From a legal perspective, the parents of student protesters who were arrested or suspended appear to have the stronger position, says Robert Kleinfeldt, a Florida lawyer who handles First Amendment (freedom of speech) cases.

The argument in such cases, says Kleinfeldt, is that the college or university broke its contract with its students by unfairly denying them the experience they purchased with their tuition fees. “Because you have a right to be there – you’ve paid to be there,” he says.

But from a sheer power perspective, parents who dislike the student protests appear to have the upper hand, says Mimi Doe, a college admissions adviser who counsels wealthy families in the US and abroad. Ms Doe is chief executive and a co-founder of Top Tier Admissions, a service so exclusive that she describes working with parents who can express their displeasure by cutting donations to the likes of the University of Pennsylvania or by “stepping off the board at Harvard”.

And overwhelmingly, if not exclusively, this moneyed tier consists of parents who are alarmed by the chaos surrounding student protest encampments seen in recent weeks across dozens of US campuses, and will not allow their children to attend such institutions. “They are all dismayed by this,” another elite-oriented college admissions adviser, Brian Taylor, managing partner of Ivy Coach, says of the parents he advises.

The use of legal power by such parents in higher education seems to be a natural evolution of what has been happening at the school level in the US, where parents of financial means increasingly find they can overpower local school officials. Doe says she has been an admissions adviser for about 20 years, “and I’ve seen — in the past three, four or five years — parents become even more litigious to their children’s high schools, if things are not going according to their plan”.

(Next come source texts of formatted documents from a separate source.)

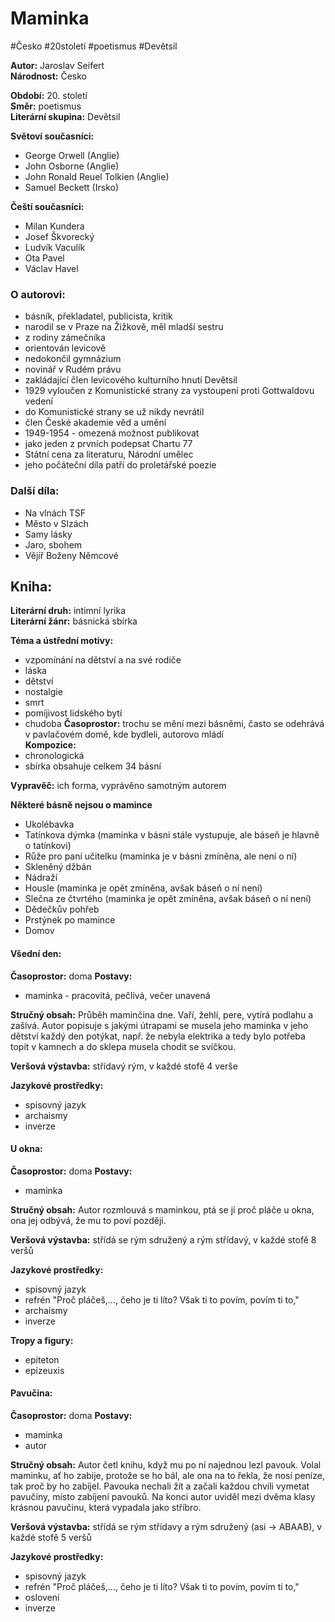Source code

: # Maminka
#Česko #20století #poetismus #Devětsil

**Autor:** Jaroslav Seifert  
**Národnost:** Česko  

**Období:** 20\. století  
**Směr:** poetismus  
**Literární skupina:** Devětsil  

**Světoví současníci:**  
- George Orwell (Anglie)
- John Osborne (Anglie)
- John Ronald Reuel Tolkien (Anglie)
- Samuel Beckett (Irsko)

**Čeští současníci:**  
- Milan Kundera
- Josef Škvorecký
- Ludvík Vaculík
- Ota Pavel
- Václav Havel

### O autorovi:  
- básník, překladatel, publicista, kritik
- narodil se v Praze na Žižkově, měl mladší sestru
- z rodiny zámečníka
- orientován levicově
- nedokončil gymnázium
- novinář v Rudém právu
- zakládající člen levicového kulturního hnutí Devětsil
- 1929 vyloučen z Komunistické strany za vystoupení proti Gottwaldovu vedení
- do Komunistické strany se už nikdy nevrátil
- člen České akademie věd a umění
- 1949-1954 - omezená možnost publikovat
- jako jeden z prvních podepsat Chartu 77
- Státní cena za literaturu, Národní umělec
- jeho počáteční díla patří do proletářské poezie

### Další díla:  
- Na vlnách TSF
- Město v Slzách
- Samy lásky
- Jaro, sbohem
- Vějíř Boženy Němcové

## Kniha:  

**Literární druh:** intimní lyrika  
**Literární žánr:** básnická sbírka  

**Téma a ústřední motivy:**  
- vzpomínání na dětství a na své rodiče
- láska
- dětství
- nostalgie
- smrt
- pomíjivost lidského bytí
- chudoba
**Časoprostor:** trochu se mění mezi básněmi, často se odehrává v pavlačovém domě, kde bydleli, autorovo mládí  
**Kompozice:**  
- chronologická
- sbírka obsahuje celkem 34 básní

**Vypravěč:** ich forma, vyprávěno samotným autorem

**Některé básně nejsou o mamince**
- Ukolébavka
- Tatínkova dýmka (maminka v básni stále vystupuje, ale báseň je hlavně o tatínkovi)
- Růže pro paní učitelku (maminka je v básni zmíněna, ale není o ní)
- Skleněný džbán
- Nádraží
- Housle (maminka je opět zmíněna, avšak báseň o ní není)
- Slečna ze čtvrtého (maminka je opět zmíněna, avšak báseň o ní není)
- Dědečkův pohřeb
- Prstýnek po mamince
- Domov

#### Všední den:
**Časoprostor:** doma
**Postavy:**  
- maminka - pracovitá, pečlivá, večer unavená

**Stručný obsah:** 
Průběh maminčina dne. Vaří, žehlí, pere, vytírá podlahu a zašívá. Autor popisuje s jakými útrapami se musela jeho maminka v jeho dětství každý den potýkat, např. že nebyla elektrika a tedy bylo potřeba topit v kamnech a do sklepa musela chodit se svíčkou.

**Veršová výstavba:** střídavý rým, v každé stofě 4 verše

**Jazykové prostředky:** 
- spisovný jazyk
- archaismy
- inverze


#### U okna:
**Časoprostor:** doma
**Postavy:**  
- maminka 

**Stručný obsah:** 
Autor rozmlouvá s maminkou, ptá se jí proč pláče u okna, ona jej odbývá, že mu to poví později.

**Veršová výstavba:** střídá se rým sdružený a rým střídavý, v každé stofě 8 veršů

**Jazykové prostředky:** 
- spisovný jazyk
- refrén "Proč pláčeš,..., čeho je ti líto? Však ti to povím, povím ti to,"
- archaismy
- inverze  

**Tropy a figury:** 
- epiteton
- epizeuxis


#### Pavučina:
**Časoprostor:** doma
**Postavy:**  
- maminka 
- autor

**Stručný obsah:** 
Autor četl knihu, když mu po ní najednou lezl pavouk. Volal maminku, ať ho zabije, protože se ho bál, ale ona na to řekla, že nosí peníze, tak proč by ho zabíjel. Pavouka nechali žít a začali každou chvíli vymetat pavučiny, místo zabíjení pavouků. Na konci autor uviděl mezi dvěma klasy krásnou pavučinu, která vypadala jako stříbro.

**Veršová výstavba:** střídá se rým střídavy a rým sdružený (asi → ABAAB), v každé stofě 5 veršů

**Jazykové prostředky:** 
- spisovný jazyk
- refrén "Proč pláčeš,..., čeho je ti líto? Však ti to povím, povím ti to,"
- oslovení
- inverze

A common target for such alienation at the post-secondary level, she and other experts aver, is Columbia University. That Ivy League institution was the spark for the nationwide explosion of student protest, right after Republican members of the US Congress called Columbia president Baroness Shafik to Washington for a public hearing that led her to immediately order police to clear a largely peaceful gathering of student demonstrators from the lawns of her New York City campus.

Parents opposed to pro-Palestinian activism often have turned to institutions they see as offering a clearer commitment to banning overt criticism of Israel, such as Brandeis University, with its historical Jewish roots. Some parents, mirroring the political arguments made by congressional Republicans, also have suggested that they fear companies will not hire the graduates of such institutions, seeing the prolonged protest encampments as evidence that their students don’t face rigorous academic demands.